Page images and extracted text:
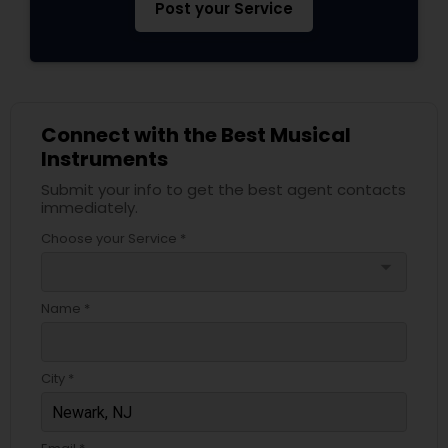
Post your Service
Connect with the Best Musical
Instruments
Submit your info to get the best agent contacts
immediately.
Choose your Service *
arrow_drop_down
Name *
City *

▶ _Problem to solve_
Rewrite the text of every entry, replacing "Service" with "Product" and changing nothing else. Leave the pictures out of your answer.

▶ _Solution to the problem_
Post your Product
Connect with the Best Musical
Instruments
Submit your info to get the best agent contacts
immediately.
Choose your Product *
arrow_drop_down
Name *
City *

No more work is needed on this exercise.